Les potes d'Alex sont stupéfaits de la rupture. « Pourquoi ? T'avais du sexe gratis. Elle était même chaude. » « J'espère au moins que t'as un plan B. » Alex tente de s'expliquer « J'en avais marre de cette comédie », mais il ne parvient pas à lever l'incompréhension : « Sans rire, je te comprends pas. T'es dingue. » La norme des amis, n'entre pas en contradiction avec le discours éducatif hygiéniste, elle ajoute simplement qu'un gars de leur âge en bonne santé sait profiter de la vie s'il baise régulièrement, avec sa régulière. Et quand on a la chance de baiser avec une fille jolie comme Jennifer, on ne lâche pas l'affaire, même si c'est un peu pénible le reste du temps. Le mouvement d'Alex le singularise, il l'isole de son groupe de potes.

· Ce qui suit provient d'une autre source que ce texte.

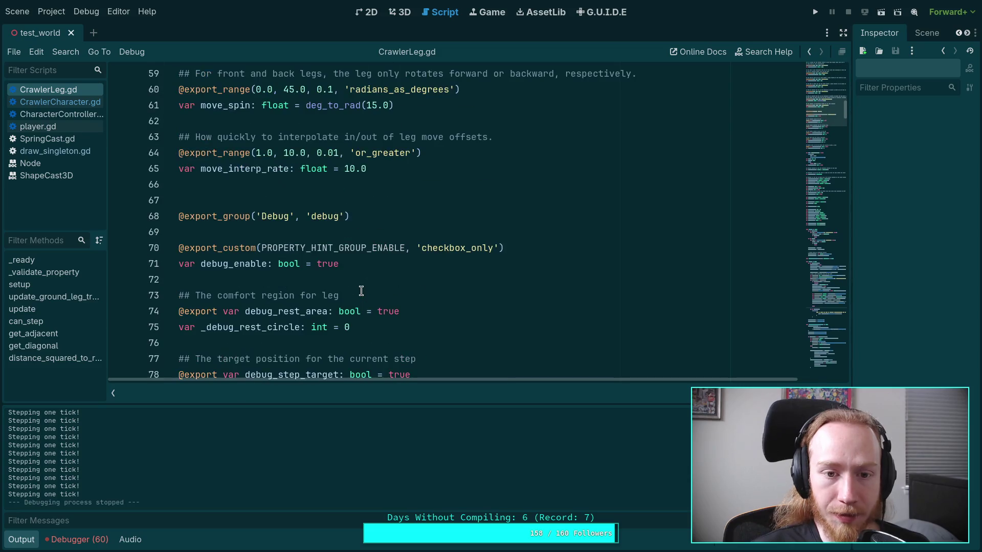
scroll(255, 236, "up", 13)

La norme sociale, qu'elle soit portée par la famille, les institutions éducatives ou le réseau amical, tend à faire de l'acte sexuel un évènement anodin, de l'ordre de la consommation de loisirs, sans risque, pratiqué pour le plaisir qu'il procure. La sexualité passe ainsi à la trappe. Tout le monde, autour d'Alex, accueillerait probablement comme une bonne nouvelle un engagement durablement avec Jennifer, qu'en somme il se débarrasse lui aussi de sa sexualité dans cette relation factice.

La seconde scène porte la marque de la fragilité. L'image du skateboard et cette incertitude adolescente qu'elle signifie au masculin dans le film trouve une sorte de pendant féminin avec la bicyclette. La rencontre de la bicyclette et du skateboard exprime formidablement l'inouï de la sexualité. Ce fragile équilibre de part et d'autre. Cette instabilité, cette incertitude quant aux effets du moindre geste. Cette nécessité tout à la fois de considérer l'autre avec acuité, pour ne pas risquer de rompre son équilibre précaire, et ce désir de s'aventurer, de s'abandonner à ce contact, dans cet étrange assemblage. Alex et Macy s'y risquent avec la possibilité de se ficher par terre. L'un pour l'autre, l'un avec l'autre. Ils avancent ensemble dans cette fragilité qu'ils se dévoilent l'un à l'autre, dans ce risque pris et assumée à deux. Bien davantage que par une relation sexuelle où il ne se passe rien, la sexualité adolescente trouve à se réaliser dans le bricolage inventif de cette première tentative d'aller avec l'autre.